There have also been manifold modern efforts to render the sacraments more relevant, more meaningful (meaning “less enchanted”), even within Catholicism. The Mass as a locus of democracy, devoid of alienating mystery and complex ritual, validates democracy, but only succeeds in reducing the Mass itself. Tragically, everyone already believes in democracy – it’s God that they cannot believe. There are clearly many who are unhappy with such directions and consider such efforts to be a disaster. But the damage may have already been done. Can the world, once disenchanted ever be restored to its former wonder?
I think about this, often long and hard, and far more often than I would like to admit. As an Orthodox priest, I stand in the “enchanted” altar and the beauty of Orthodox liturgical life. But the Elves left my world a long time ago. For though I stand where I do, my perceptions have been deeply damaged (!) by the disenchantment of the age. But like many others, I stand and watch, catching the occasional glimpse of an Elven footprint.
I look at the disenchanted creation (we must even struggle to call it a “creation”) and remind myself of its true existence. This creation is no accident. It has order and meaning. It has structure and coherence. The world in which I wonder has such narrow parameters in its construction, that the slightest alteration would have rendered the whole thing nothing more than a boiling lump or, yet, nothing at all. Things only exist because they exist inprecisely this manner. And that fact carries with it a shimmer of magic – or should, unless you have the disenchanted mind of modern child.
And the Christian witness is that the very anthropic principle of the universe becameanthropos and spoke. The enchantment of the world became a man. And that Man took bread and said, “This bread is my Body.”
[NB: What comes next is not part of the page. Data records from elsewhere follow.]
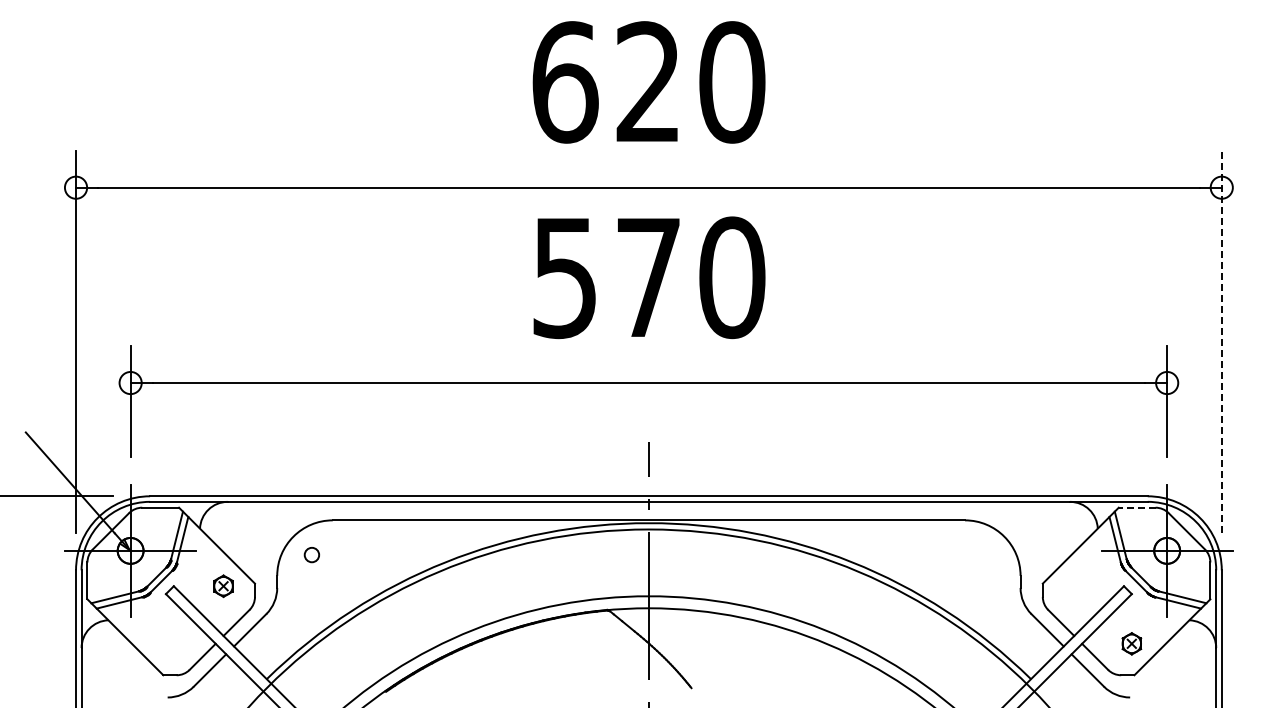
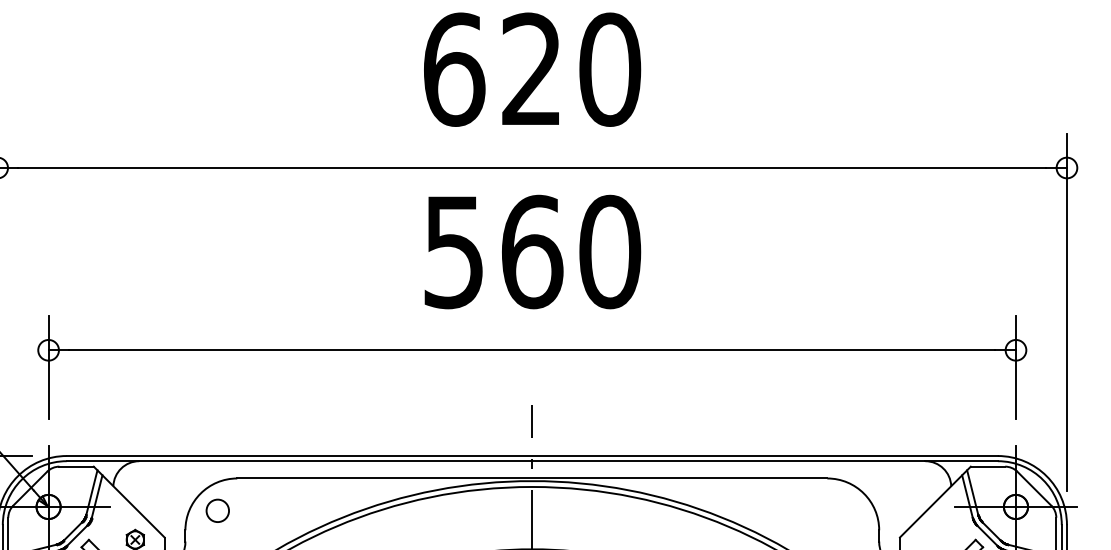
text: (649, 277) -> (532, 251), 570 -> 560
line: (1221, 341) -> (1066, 311), dashed -> solid
line: (1136, 507) -> (987, 466), dashed -> solid
circle: (311, 554) -> (217, 510), size x1.67

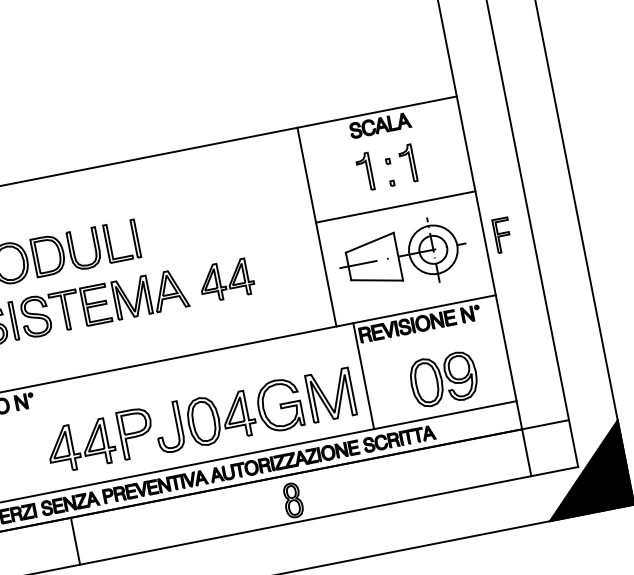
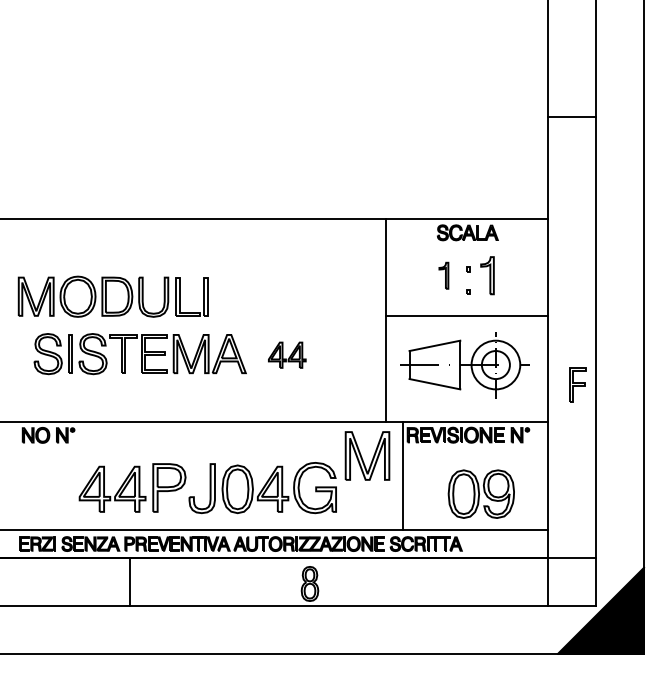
part: (364, 172) -> (443, 275), size x0.7
part: (502, 234) -> (577, 384), moved
part: (226, 280) -> (287, 355), size x0.7
part: (330, 394) -> (367, 455), moved
line: (75, 541) -> (129, 582), moved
I often think that the disenchanted perceptions of modern man have nothing to do with what he sees and everything to do with the myth of disenchantment. Modern man sees the Bread just as well as the enchanted Apostles themselves. Only the Apostles were told about the enchantment of bread and believed. The modern man sees the enchanted bread and doubts – because he thinks that surely – enchanted bread would look somehow different. As it is, it looks like – bread.
What should enchanted bread/body look like? Should it hover in mid-air or shimmer with some ethereal effervescence? Should it’s taste suddenly bring a warmth of divine strength flooding every fiber of a disenchanted body?
St. Philaret of Moscow described the true enchantment well:
All creatures are balanced upon the creative word of God, as if upon a bridge of diamond; above them is the abyss of the divine infinitude, below them that of their own nothingness.
Every existing element of creation shimmers with being, standing as sheer miracle in its very existence. And if the Truly Existing One declares, “This bread is my Body,” then it cannot be otherwise. The disenchantment of the world is a spiritual failure to see the truth of existence. Wonder has been exchanged for weariness and the mystical metamorphosed into the mundane.
The battle of Modernity is not with our eyes but with our hearts. The failure of wonder hardens the heart destroying our capacity for giving thanks. Fr. Alexander Schmemann said, “Anyone capable of giving thanks is capable of salvation.” It’s opposite is also true. The giving of thanks, the eucharistic existence (eucharist=thanksgiving), is at every moment the true apprehension of the universe and its relationship with God. And it is the wondrous, sustaining grace of God that is the ground of all thanksgiving. The priesthood fulfills its existence when it cries aloud, “Let us give thanks unto the Lord our God!”